The aqua-haired beauty shifted the baby, reaching to cup Chibi-Moon's cheek. "It doesn't matter, Small Lady. What you did was with true intentions; and I can forgive you for that kindness, we all can. But we do have to leave, because Hotaru deserves a new happiness. And we, too, need our new lives."
"But will you come back, truly?"
"I promise. Here…" With a flourish, she called forth her mirror, holding it out for the pink-haired child to take. "You can return it to me when we come back. But will you want to give it back to me, after having such a lovely gift?" she teased.
Chibi-Moon blushed, taking the mirror and looking into the surface. It was blank, showing only her face. "I'll only give it back to you, Kaiou-san."

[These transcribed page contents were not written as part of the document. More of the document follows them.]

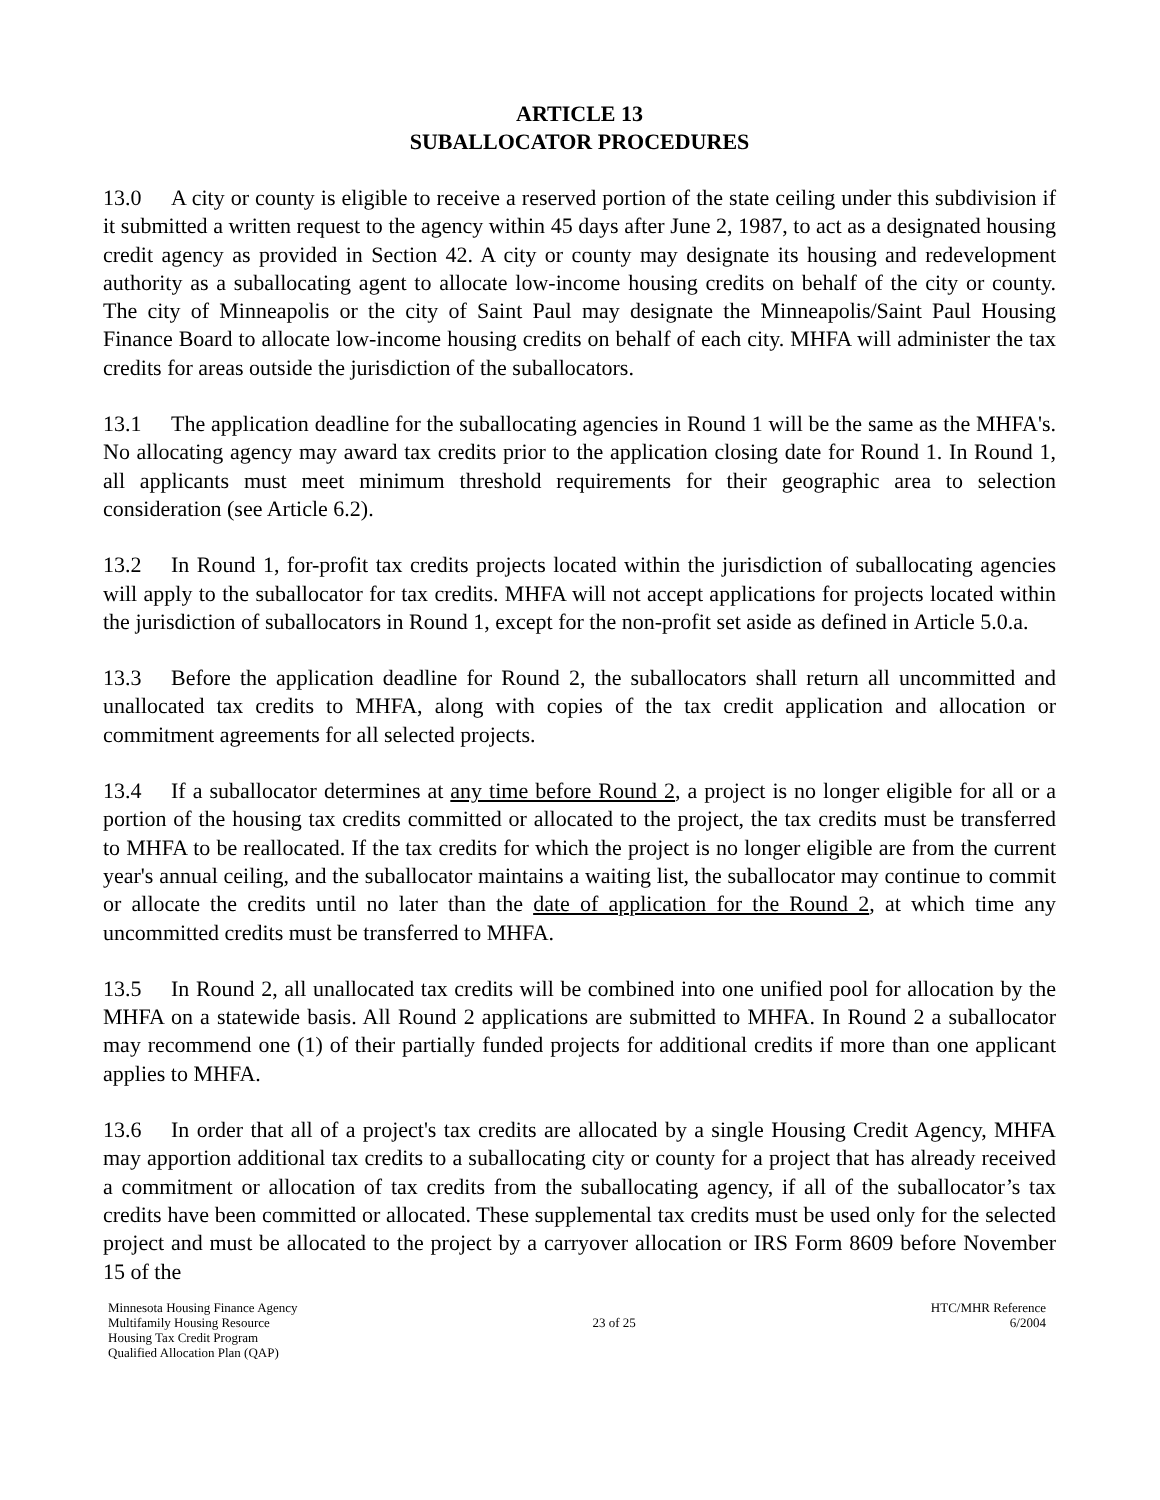ARTICLE 13
SUBALLOCATOR PROCEDURES
13.0 A city or county is eligible to receive a reserved portion of the state ceiling under this subdivision if it submitted a written request to the agency within 45 days after June 2, 1987, to act as a designated housing credit agency as provided in Section 42. A city or county may designate its housing and redevelopment authority as a suballocating agent to allocate low-income housing credits on behalf of the city or county. The city of Minneapolis or the city of Saint Paul may designate the Minneapolis/Saint Paul Housing Finance Board to allocate low-income housing credits on behalf of each city. MHFA will administer the tax credits for areas outside the jurisdiction of the suballocators.
13.1 The application deadline for the suballocating agencies in Round 1 will be the same as the MHFA's. No allocating agency may award tax credits prior to the application closing date for Round 1. In Round 1, all applicants must meet minimum threshold requirements for their geographic area to selection consideration (see Article 6.2).
13.2 In Round 1, for-profit tax credits projects located within the jurisdiction of suballocating agencies will apply to the suballocator for tax credits. MHFA will not accept applications for projects located within the jurisdiction of suballocators in Round 1, except for the non-profit set aside as defined in Article 5.0.a.
13.3 Before the application deadline for Round 2, the suballocators shall return all uncommitted and unallocated tax credits to MHFA, along with copies of the tax credit application and allocation or commitment agreements for all selected projects.
13.4 If a suballocator determines at any time before Round 2, a project is no longer eligible for all or a portion of the housing tax credits committed or allocated to the project, the tax credits must be transferred to MHFA to be reallocated. If the tax credits for which the project is no longer eligible are from the current year's annual ceiling, and the suballocator maintains a waiting list, the suballocator may continue to commit or allocate the credits until no later than the date of application for the Round 2, at which time any uncommitted credits must be transferred to MHFA.
13.5 In Round 2, all unallocated tax credits will be combined into one unified pool for allocation by the MHFA on a statewide basis. All Round 2 applications are submitted to MHFA. In Round 2 a suballocator may recommend one (1) of their partially funded projects for additional credits if more than one applicant applies to MHFA.
13.6 In order that all of a project's tax credits are allocated by a single Housing Credit Agency, MHFA may apportion additional tax credits to a suballocating city or county for a project that has already received a commitment or allocation of tax credits from the suballocating agency, if all of the suballocator’s tax credits have been committed or allocated. These supplemental tax credits must be used only for the selected project and must be allocated to the project by a carryover allocation or IRS Form 8609 before November 15 of the
Minnesota Housing Finance Agency
Multifamily Housing Resource
Housing Tax Credit Program
Qualified Allocation Plan (QAP)
23 of 25 HTC/MHR Reference
6/2004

"Of course, Small Lady. And I'll only take it back from a strong and serious soldier. A true princess. You'll become that lovely figure before we return, I know it."
The wind slapped her face as the three disappeared, racing to their new lives. "Neptune, Uranus, Pluto…! Hotaru-chan…! Wait for me to be strong!"
It was in the newspapers that the complete destruction of Mugen Gakuen and the Tomoe laboratories had been faulty gas lines; and nevermind that both structures were gone without a trace, save for rubble and rock. Again, the capacity for the human mind to rationalize the ridiculous was filling in the blanks when needed, making a plausible story.
The news about the talented violinist, Kaiou Michiru, going on a world tour, and the racer, Ten'ou Haruka, boarding the plane for a race in America, was buried on pages two and seven. Only minimally noted was their attendance at the school, and their abrupt departure from their lavish condos to a house in the country. No one blamed them.
Chouko Iretsu opened his show titled "The Infinity Saga" at an upper class Ginza establishment, selling almost every painting. Everyone remarked later that the odango-haired blonde, a young thing hanging off the arm of her obvious beau, looked remarkably like the silver-haired angel that had risen above the destruction, arms wide to banish the evil. But perhaps she was the model, or an inspiration, because surely, angels didn't exist. Most of them turned instead to talk of the warmer days, how beautiful they had become in the absence of dark storm clouds and threatening skies.
Summer was definitely about to arrive.